I can think of a few things not to like :)
Name one.
You won't miss your prediction if you force people to give you numbers that match the prediction.
We now have 70 years of predictions:
https://en.wikipedia.org/wiki/Five-year_plans_of_China.
And we can compare them to their outcomes.
Which prediction, in your opinion, was fulfilled by falsifying numbers?
One – of the hundreds listed – is sufficient.
Agree overall that preparation to respond quickly is perhaps more important than trying to predict in several of the domains you outline. However I do not see this argument you make to be universal across all domains. There are domains like weather forecasting for example where we have gotten better at predictions (albeit in the shorter time horizons) and this has been very helpful TOGETHER with better preparation to save lives etc. In other domains (politics, stock markets, AI etc) predictions maybe useful but as one of several ways to "figure out" what's going on - and this is useful when forecasters make their assumptions explicit. You may have seen the results of the Extinction Forecasting Tournament (XPT) by Karger & Tetlock - some interesting insights there. So I would adjust your lead as "The (limited) case for using predictions smartly - together with better preparation"
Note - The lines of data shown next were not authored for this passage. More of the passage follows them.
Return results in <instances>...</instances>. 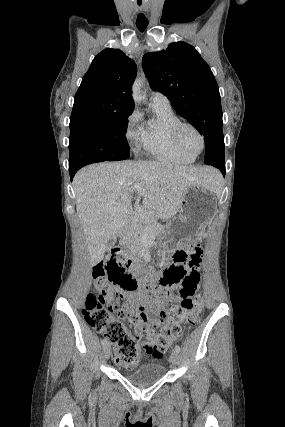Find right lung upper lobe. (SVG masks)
I'll use <instances>...</instances> for the list:
<instances>
[{"mask_svg": "<svg viewBox=\"0 0 285 427\" xmlns=\"http://www.w3.org/2000/svg\"><path fill=\"white\" fill-rule=\"evenodd\" d=\"M135 62L119 49L95 56L74 97L70 121L107 115H130L134 110L131 85Z\"/></svg>", "mask_w": 285, "mask_h": 427, "instance_id": "1", "label": "right lung upper lobe"}]
</instances>
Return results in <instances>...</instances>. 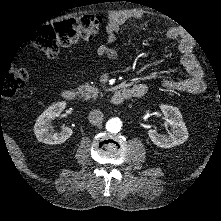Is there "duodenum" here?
<instances>
[{
    "instance_id": "duodenum-1",
    "label": "duodenum",
    "mask_w": 221,
    "mask_h": 221,
    "mask_svg": "<svg viewBox=\"0 0 221 221\" xmlns=\"http://www.w3.org/2000/svg\"><path fill=\"white\" fill-rule=\"evenodd\" d=\"M146 93V86L143 84L135 85L129 89L117 90L111 96V102L114 105H120L124 101L134 98L141 97ZM80 93L76 89H67L63 92V98L67 101H75L79 98Z\"/></svg>"
}]
</instances>
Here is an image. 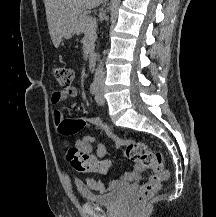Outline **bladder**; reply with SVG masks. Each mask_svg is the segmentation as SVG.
Instances as JSON below:
<instances>
[{
    "label": "bladder",
    "mask_w": 216,
    "mask_h": 217,
    "mask_svg": "<svg viewBox=\"0 0 216 217\" xmlns=\"http://www.w3.org/2000/svg\"><path fill=\"white\" fill-rule=\"evenodd\" d=\"M128 189V186L123 185L104 193H95L90 190L81 189V197L89 203L97 205H113L119 201L122 194Z\"/></svg>",
    "instance_id": "1"
}]
</instances>
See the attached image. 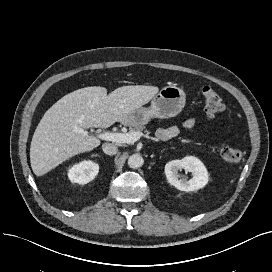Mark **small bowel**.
<instances>
[{
	"label": "small bowel",
	"instance_id": "obj_1",
	"mask_svg": "<svg viewBox=\"0 0 272 272\" xmlns=\"http://www.w3.org/2000/svg\"><path fill=\"white\" fill-rule=\"evenodd\" d=\"M195 126H196V119H193V118L188 119L183 124L184 129H186L187 131H193L195 129ZM178 134H179V128L175 125L169 126L166 128H160L156 132L157 138L163 141L172 139L176 137Z\"/></svg>",
	"mask_w": 272,
	"mask_h": 272
}]
</instances>
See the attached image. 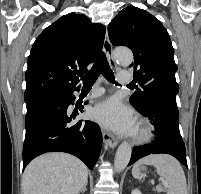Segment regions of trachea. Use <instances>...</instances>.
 I'll use <instances>...</instances> for the list:
<instances>
[{
  "mask_svg": "<svg viewBox=\"0 0 201 194\" xmlns=\"http://www.w3.org/2000/svg\"><path fill=\"white\" fill-rule=\"evenodd\" d=\"M100 74H102L110 83L117 85V82L115 81L114 73L108 64V61L104 52H101L98 55L89 73L81 78V80L83 81V88L91 89V87L93 86V84L95 83L96 79L98 78Z\"/></svg>",
  "mask_w": 201,
  "mask_h": 194,
  "instance_id": "1",
  "label": "trachea"
}]
</instances>
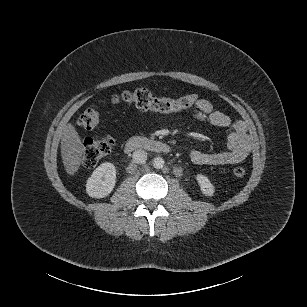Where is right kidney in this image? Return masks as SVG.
Returning a JSON list of instances; mask_svg holds the SVG:
<instances>
[{
  "instance_id": "right-kidney-1",
  "label": "right kidney",
  "mask_w": 307,
  "mask_h": 307,
  "mask_svg": "<svg viewBox=\"0 0 307 307\" xmlns=\"http://www.w3.org/2000/svg\"><path fill=\"white\" fill-rule=\"evenodd\" d=\"M116 183V169L112 163L105 162L97 167L87 180L86 191L90 197L108 196Z\"/></svg>"
}]
</instances>
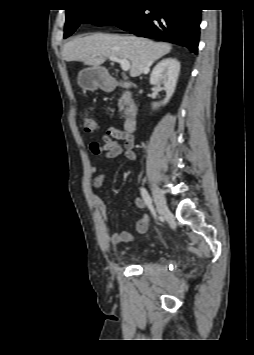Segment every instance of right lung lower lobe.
<instances>
[{
	"label": "right lung lower lobe",
	"instance_id": "right-lung-lower-lobe-1",
	"mask_svg": "<svg viewBox=\"0 0 254 355\" xmlns=\"http://www.w3.org/2000/svg\"><path fill=\"white\" fill-rule=\"evenodd\" d=\"M150 7V13L146 12ZM152 7H165L163 10ZM197 0H163L160 3H140L114 25L146 38H157L182 44L197 53L201 9Z\"/></svg>",
	"mask_w": 254,
	"mask_h": 355
}]
</instances>
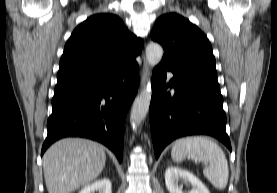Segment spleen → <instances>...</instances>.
<instances>
[{"label":"spleen","mask_w":277,"mask_h":193,"mask_svg":"<svg viewBox=\"0 0 277 193\" xmlns=\"http://www.w3.org/2000/svg\"><path fill=\"white\" fill-rule=\"evenodd\" d=\"M172 159L181 162L185 158L209 164L203 170L204 176L218 190L227 186L229 167L226 156L218 144L204 136H190L177 140L171 151Z\"/></svg>","instance_id":"spleen-1"}]
</instances>
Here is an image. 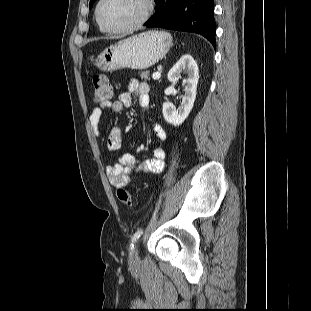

I agree with you on weather, and it is indeed a circumstances where we have gotten better at short-term predictions while creating models and learning how best to actually react fast to incoming data. The idea of extinction forecasting on the other hand is almost exactly on the other side of the equation where it is barely useful and we would probably do much better if we learnt fast reaction methodologies for various types of problems including asteroid defence as opposed to trying to predict whether it is 1 in 6 chances or one in five of complicated things happening in the distant future
Let me push back - the actual prediction in extinction forecasting is irrelevant (whether 1 in 6 or 1 in 5). However, in a world where narratives dominate the discourse - where 'influencers' of all stripes make wild cliams, I think it is useful to have a way to lay out the assumptions & arguments that inform the predictions - this allows us to separate pure nonsense from the plausible. And good discussions on the plausible can inform appropriate action. You might argue that this can be done without the need to make probabilistic forecasts - I agree. But I see benefit in forecasting if some folks prefer this as a way to make their argument.